Miguel de Cervantes (1547-1616), "Dialogue between Scipio and Berganza, Dogs of the Hospital of the Resurrection in the City of Valladolid, Commonly Called the Dogs of Mahudes," Exemplary Novels
(tr. Walter K. Kelly):
Berg. What I have to remark is, that as I was the whole day at leisure—and leisure is the mother of reflection—I conned over several of those Latin phrases I had heard when I was with my masters at college, and wherewith it seemed to me that I had somewhat improved my mind; and I determined to make use of them as occasion should arise, as if I knew how to talk, but in a different manner from that practised by some ignorant persons, who interlard their conversation with Latin apophthegms, giving those who do not understand them to believe that they are great Latinists, whereas they can hardly decline a noun or conjugate a verb.
Scip. That is not so bad as what is done by some who really understand Latin; some of whom are so absurd, that in talking with a shoemaker or a tailor, they pour out Latin like water.
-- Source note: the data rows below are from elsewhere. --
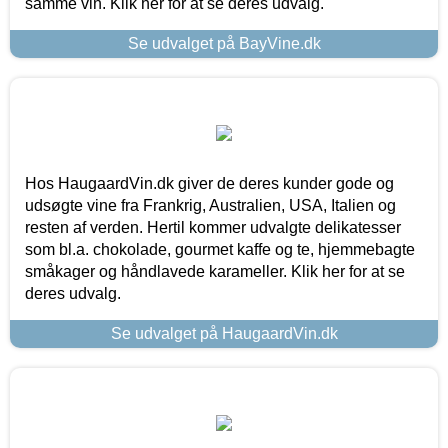
samme vin. Klik her for at se deres udvalg.
Se udvalget på BayVine.dk
Hos HaugaardVin.dk giver de deres kunder gode og
udsøgte vine fra Frankrig, Australien, USA, Italien og
resten af verden. Hertil kommer udvalgte delikatesser
som bl.a. chokolade, gourmet kaffe og te, hjemmebagte
småkager og håndlavede karameller. Klik her for at se
deres udvalg.
Se udvalget på HaugaardVin.dk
Berg. On the whole we may conclude, that he who talks Latin before persons who do not understand it, and he who talks it, being himself ignorant of it, are both equally to blame.
Scip. Another thing you may remark, which is that some persons who know Latin are not the less asses for all that.
Berg. No doubt of it; and the reason is clear; for when in the time of the Romans everybody spoke Latin as his mother tongue, that did not hinder some among them from being boobies.
Scip. But to know when to keep silence in the mother tongue, and speak in Latin, is a thing that needs discretion, brother Berganza.
Berg. True; for a foolish word may be spoken in Latin as well as in the vulgar tongue; and I have seen silly literati, tedious pedants, and babblers in the vernacular, who were enough to plague one to death with their scraps of Latin.